En mai dernier, Anne Soupa, écrivaine et théologienne, a osé l’impensable. Elle a candidaté à la succession du cardinal Barbarin, primat des Gaules qui a démissionné au cœur de l’affaire Preynat. Depuis mars, le siège d’archevêque de Lyon est donc vacant. Anne Soupa se proposait pour l’occuper. Mais cette candidature avait visiblement tout d’un péché… D'abord, dans l’Église catholique romaine, on ne postule pas directement, on est en général appelé ou choisi par le Saint-Père en personne. Mais surtout, on ne peut pas devenir évêque quand on est une femme. Même en 2020, l’institution s’est toujours refusée d’évoluer sur la question. Seuls les hommes peuvent y occuper les différentes fonctions de gouvernement : diacre, évêque, nonce, curé…
Anne Soupa, en grande femme de lettres, le savait : elle ne serait pas la remplaçante du cardinal Barbarin, mais son initiative était symbolique. Elle devait faire parler d’elle. Pari réussi. Profondément catholique, elle n’en reste pas moins très critique sur sa religion. Dès 2008, elle a fondé, avec la journaliste Christine Pedotti, le Comité de la jupe, qui vise à donner une place plus importante aux femmes au sein de l’Église. L’idée lui était venue après une déclaration du cardinal André Vingt-Trois, alors archevêque de Paris : « Ce qui est plus difficile, c’est d’avoir des femmes qui soient formées. Le tout n’est pas d’avoir une jupe, c’est d’avoir quelque chose dans la tête. » Ce combat, Anne Soupa l’a aussi continué dans ses écrits, comme dans Douze femmes dans la vie de Jésus (Salvator, 2014). En attentif bibliste, elle l’assure : les écritures saintes n’étaient pas machistes à l’origine, c’est l’interprétation que l’on en fait qui l’est.
Saluant l’élection du pape François, Anne Soupa n’a jamais caché ses dissonances avec son prédécesseur, Benoît XVI. Plus que tout, elle a également réclamé la « décanonisation » de Jean-Paul II, qui a été fait saint en 2014. Un nouveau coup d’éclat pour cette intellectuelle déterminée à secouer l’Église.
Ce 22 juillet, interrogée au micro de la matinale de France Inter, la théologienne a regretté n’avoir eu aucune réponse de l’Église après sa candidature très médiatisée. « Ce qui est finalement assez méprisant », a-t-elle ajouté.

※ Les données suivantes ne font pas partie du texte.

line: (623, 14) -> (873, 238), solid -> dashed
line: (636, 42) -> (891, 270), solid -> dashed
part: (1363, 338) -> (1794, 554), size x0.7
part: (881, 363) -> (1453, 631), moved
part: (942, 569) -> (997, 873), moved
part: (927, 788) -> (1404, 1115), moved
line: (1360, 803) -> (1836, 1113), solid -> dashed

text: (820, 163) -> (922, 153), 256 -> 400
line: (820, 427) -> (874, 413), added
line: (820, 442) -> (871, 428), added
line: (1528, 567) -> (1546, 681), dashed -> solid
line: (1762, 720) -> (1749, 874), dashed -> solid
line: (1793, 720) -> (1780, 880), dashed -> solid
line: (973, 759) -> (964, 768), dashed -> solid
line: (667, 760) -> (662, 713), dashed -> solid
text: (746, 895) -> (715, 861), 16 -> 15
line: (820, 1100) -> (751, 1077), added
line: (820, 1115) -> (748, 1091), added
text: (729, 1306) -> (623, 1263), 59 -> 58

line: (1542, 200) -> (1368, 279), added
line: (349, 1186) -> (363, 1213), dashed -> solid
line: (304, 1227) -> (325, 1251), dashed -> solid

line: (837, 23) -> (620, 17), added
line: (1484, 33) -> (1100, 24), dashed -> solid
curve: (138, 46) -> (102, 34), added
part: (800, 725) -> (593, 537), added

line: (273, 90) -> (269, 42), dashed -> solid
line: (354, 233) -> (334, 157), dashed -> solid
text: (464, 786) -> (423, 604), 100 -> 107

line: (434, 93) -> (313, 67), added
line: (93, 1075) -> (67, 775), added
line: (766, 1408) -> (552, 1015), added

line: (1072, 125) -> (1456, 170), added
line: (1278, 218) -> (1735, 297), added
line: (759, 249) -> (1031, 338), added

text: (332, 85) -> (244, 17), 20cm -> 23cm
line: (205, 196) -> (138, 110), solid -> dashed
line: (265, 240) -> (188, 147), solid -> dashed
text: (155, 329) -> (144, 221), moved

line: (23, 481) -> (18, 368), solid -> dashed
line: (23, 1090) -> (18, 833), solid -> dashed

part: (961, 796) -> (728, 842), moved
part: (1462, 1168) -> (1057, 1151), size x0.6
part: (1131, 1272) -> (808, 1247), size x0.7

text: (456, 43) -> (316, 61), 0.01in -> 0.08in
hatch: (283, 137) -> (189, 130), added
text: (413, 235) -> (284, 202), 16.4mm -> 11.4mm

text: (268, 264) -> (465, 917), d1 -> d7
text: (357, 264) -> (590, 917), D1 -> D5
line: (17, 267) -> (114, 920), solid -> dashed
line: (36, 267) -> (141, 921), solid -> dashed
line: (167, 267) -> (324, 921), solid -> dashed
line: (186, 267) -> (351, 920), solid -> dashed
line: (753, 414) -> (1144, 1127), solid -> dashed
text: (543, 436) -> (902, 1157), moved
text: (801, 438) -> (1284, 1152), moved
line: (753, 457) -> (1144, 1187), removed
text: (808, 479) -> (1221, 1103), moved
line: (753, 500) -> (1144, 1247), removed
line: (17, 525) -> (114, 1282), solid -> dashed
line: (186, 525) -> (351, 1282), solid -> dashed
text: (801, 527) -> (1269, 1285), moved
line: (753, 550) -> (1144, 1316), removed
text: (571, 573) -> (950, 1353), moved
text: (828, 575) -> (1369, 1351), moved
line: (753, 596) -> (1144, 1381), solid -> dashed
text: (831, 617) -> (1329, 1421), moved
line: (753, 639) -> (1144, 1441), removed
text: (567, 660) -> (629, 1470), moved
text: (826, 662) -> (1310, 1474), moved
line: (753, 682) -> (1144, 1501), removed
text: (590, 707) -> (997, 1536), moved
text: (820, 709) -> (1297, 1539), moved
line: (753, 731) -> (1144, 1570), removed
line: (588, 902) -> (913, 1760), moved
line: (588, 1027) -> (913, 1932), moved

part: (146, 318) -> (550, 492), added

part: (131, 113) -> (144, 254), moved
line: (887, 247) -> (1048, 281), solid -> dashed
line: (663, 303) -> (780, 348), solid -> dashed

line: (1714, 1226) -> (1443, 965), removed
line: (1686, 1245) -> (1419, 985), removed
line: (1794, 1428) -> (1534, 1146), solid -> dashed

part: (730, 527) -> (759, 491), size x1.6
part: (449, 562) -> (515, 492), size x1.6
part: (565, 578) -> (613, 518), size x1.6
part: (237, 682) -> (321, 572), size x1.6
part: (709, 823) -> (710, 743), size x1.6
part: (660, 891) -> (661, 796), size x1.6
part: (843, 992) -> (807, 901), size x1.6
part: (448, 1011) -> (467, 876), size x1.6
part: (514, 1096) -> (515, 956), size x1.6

Sa lutte féministe ne doit donc pas se résumer à sa seule personne. Co-fondatrice de « Toutes apôtres ! », elle a encouragé plusieurs femmes à déposer leur candidature à la nonciature apostolique de France, c’est-à-dire à l’ambassade du Vatican à Paris. C’est en effet le nonce qui est chargé de pré-sélectionner les profils présentés au Saint-Père. Ce mercredi, à midi, elle a donc accompagné sept autres femmes qui désirent occuper des postes qui leur sont normalement interdits. « La mise sous silence des femmes par l’Église pendant des siècles perdure encore de manière diffuse. Nombreuses sont les femmes que nous avons rencontrées qui n’osent pas candidater de peur de perdre leur travail d’enseignement dans des instituts catholiques ou d’être mises à l’écart dans leurs activités paroissiales et diocésaines », explique « Toutes Apôtres ! » dans un communiqué.
« Je suis admirative devant les profils, devant les compétences, devant les charismes de ces femmes », a déclaré Anne Soupa, toujours au micro de France Inter, invitant d’autres femmes à rejoindre le mouvement. « L'Église se prive de beaucoup de talents et c'est très dommage », a-t-elle assuré. Ce grand besoin de régénération rejoint également d’autres batailles, comme celle qui mettrait fin au célibat des prêtres. Une aberration, selon Anne Soupa.
Si « Toutes Apôtres ! » a choisi la date du 22 juillet pour cette première action, ce n’est pas un hasard. C’est la jour de la fête de sainte Marie de Magdala, ou Marie Madeleine, disciple de Jésus qui, selon les textes, l’a suivi jusque dans ses derniers jours. Tout un symbole.